WHAT TO DO = Copy out the lines below word for word, leaving out the pictures.
-- RECORDED INFORMATION follows --
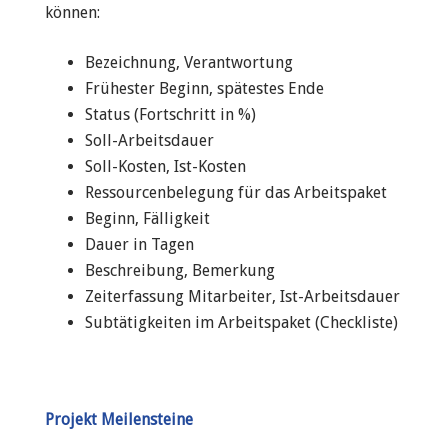
können:
Bezeichnung, Verantwortung
Frühester Beginn, spätestes Ende
Status (Fortschritt in %)
Soll-Arbeitsdauer
Soll-Kosten, Ist-Kosten
Ressourcenbelegung für das Arbeitspaket
Beginn, Fälligkeit
Dauer in Tagen
Beschreibung, Bemerkung
Zeiterfassung Mitarbeiter, Ist-Arbeitsdauer
Subtätigkeiten im Arbeitspaket (Checkliste)
Projekt Meilensteine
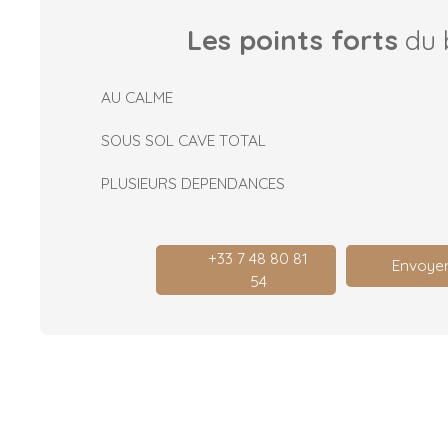
Les points forts
du 
AU CALME
SOUS SOL CAVE TOTAL
PLUSIEURS DEPENDANCES
+33 7 48 80 81
Envoyer
54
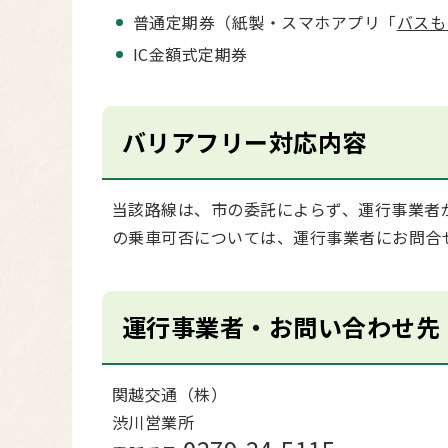
普通定期券（紙製・スマホアプリ「
バスも
IC金額式定期券
バリアフリー対応内容
当該路線は、市の委託によらず、運行事業者
の乗車可否については、運行事業者にお問合
運行事業者・お問い合わせ先
関越交通（株）
渋川営業所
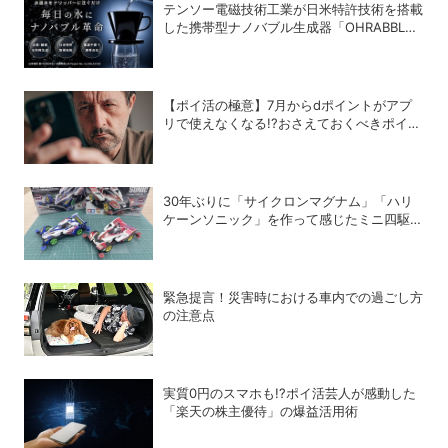
テンソー電磁技術工業が日米特許技術を搭載
した携帯型ナノバブル生成器「OHRABBLE
ウォータードリッパー」を発売
【ポイ活の極意】7月からdポイントがアプ
リで使えなくなる!?おさえておくべきポイン
トと注意点
30年ぶりに「サイクロンマグナム」「ハリ
ケーンソニック」を作って感じたミニ四駆の
魅力
緊急提言！災害時における車内での過ごし方
の注意点
実質0円のスマホも!?ポイ活芸人が感動した
「楽天の株主優待」の爆益活用術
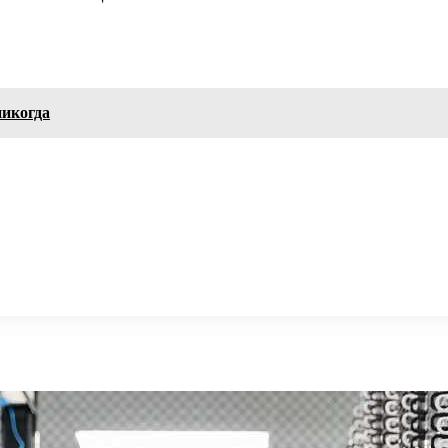
никогда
-- RECORDED INFORMATION concluded --
SOLUTION TO THE PROBLEM =
können:
Bezeichnung, Verantwortung
Frühester Beginn, spätestes Ende
Status (Fortschritt in %)
Soll-Arbeitsdauer
Soll-Kosten, Ist-Kosten
Ressourcenbelegung für das Arbeitspaket
Beginn, Fälligkeit
Dauer in Tagen
Beschreibung, Bemerkung
Zeiterfassung Mitarbeiter, Ist-Arbeitsdauer
Subtätigkeiten im Arbeitspaket (Checkliste)
Projekt Meilensteine
Les points forts
du 
AU CALME
SOUS SOL CAVE TOTAL
PLUSIEURS DEPENDANCES
+33 7 48 80 81
Envoyer
54
普通定期券（紙製・スマホアプリ「
バスも
IC金額式定期券
バリアフリー対応内容
当該路線は、市の委託によらず、運行事業者
の乗車可否については、運行事業者にお問合
運行事業者・お問い合わせ先
関越交通（株）
渋川営業所
テンソー電磁技術工業が日米特許技術を搭載
した携帯型ナノバブル生成器「OHRABBLE
ウォータードリッパー」を発売
【ポイ活の極意】7月からdポイントがアプ
リで使えなくなる!?おさえておくべきポイン
トと注意点
30年ぶりに「サイクロンマグナム」「ハリ
ケーンソニック」を作って感じたミニ四駆の
魅力
緊急提言！災害時における車内での過ごし方
の注意点
実質0円のスマホも!?ポイ活芸人が感動した
「楽天の株主優待」の爆益活用術
никогда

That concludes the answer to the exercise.